Because M was also shown to be an essential component for VLP
formation, we tested the interaction between E and M by coexpressing
them in Cos-7 cells. Fig. 6 refers to
coimmunoprecipitation of cells expressing both proteins. Fig.
6a shows that M alone cannot be precipitated by anti-T7
antiserum (lane 6). In the presence of E (lane
4), a protein species corresponding to the pre-Golgi form of M was
precipitated (lane 5). This form of M is likely to be a
mixture of unglycosylated and pre-Golgi modified M and was referred to
as pre-Golgi form of M in this report. Similarly, E cannot be
immunoprecipitated by anti-M when expressed alone (lane 1).

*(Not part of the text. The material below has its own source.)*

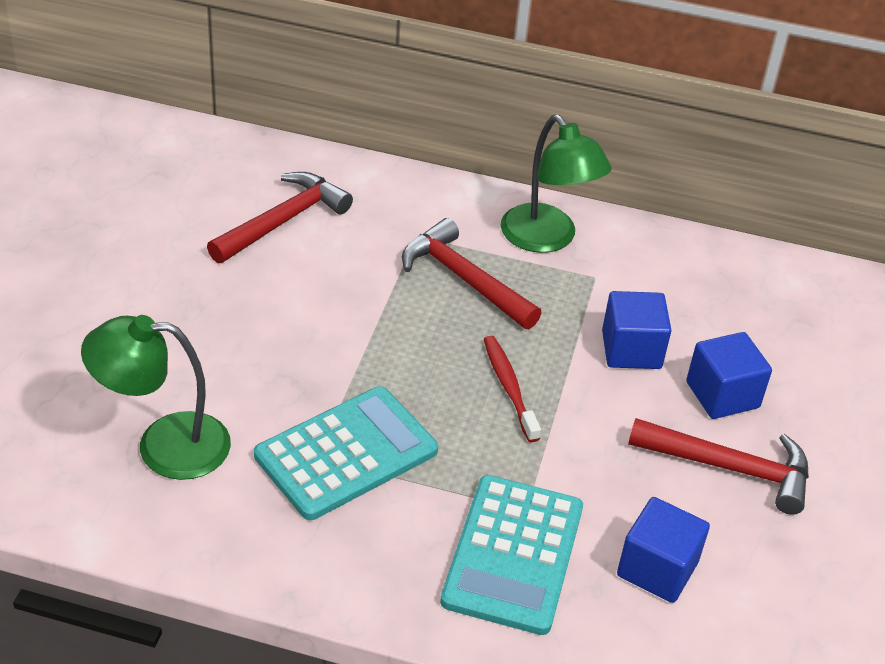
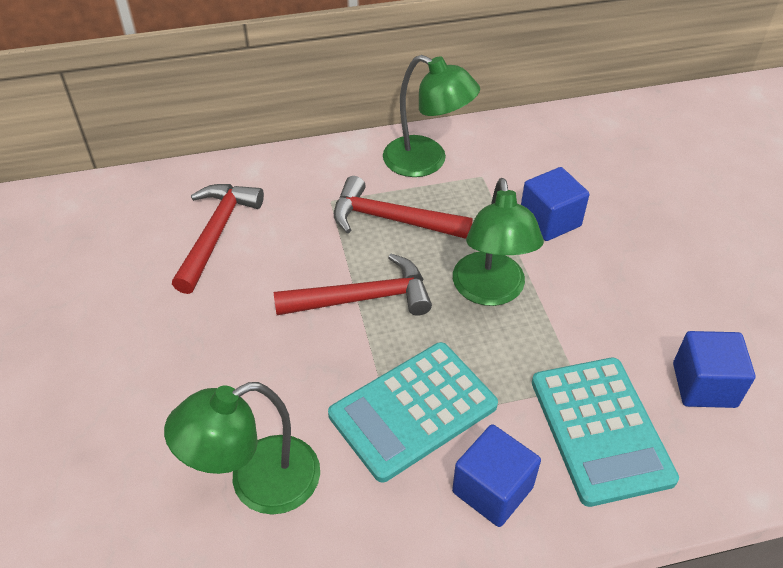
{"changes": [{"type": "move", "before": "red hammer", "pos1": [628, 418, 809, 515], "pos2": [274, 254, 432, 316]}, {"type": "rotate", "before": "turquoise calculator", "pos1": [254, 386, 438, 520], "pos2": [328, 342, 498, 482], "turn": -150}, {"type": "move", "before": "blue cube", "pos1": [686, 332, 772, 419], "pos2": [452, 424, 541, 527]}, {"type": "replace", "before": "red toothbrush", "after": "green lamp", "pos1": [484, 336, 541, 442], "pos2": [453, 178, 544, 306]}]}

However, when M was coexpressed, E could be precipitated by anti-M
(lane 2). Similar forms of the physical interaction between
E and M were observed in IBV-infected Vero cells. As shown in Fig.
6b, E and both pre- and post-Golgi forms of M were
coimmunoprecipitated by anti-M (lane 1) and anti-E (lane 5) antisera, respectively, in cell lysates prepared
from IBV-infected Vero cells harvested at 18 h post-infection.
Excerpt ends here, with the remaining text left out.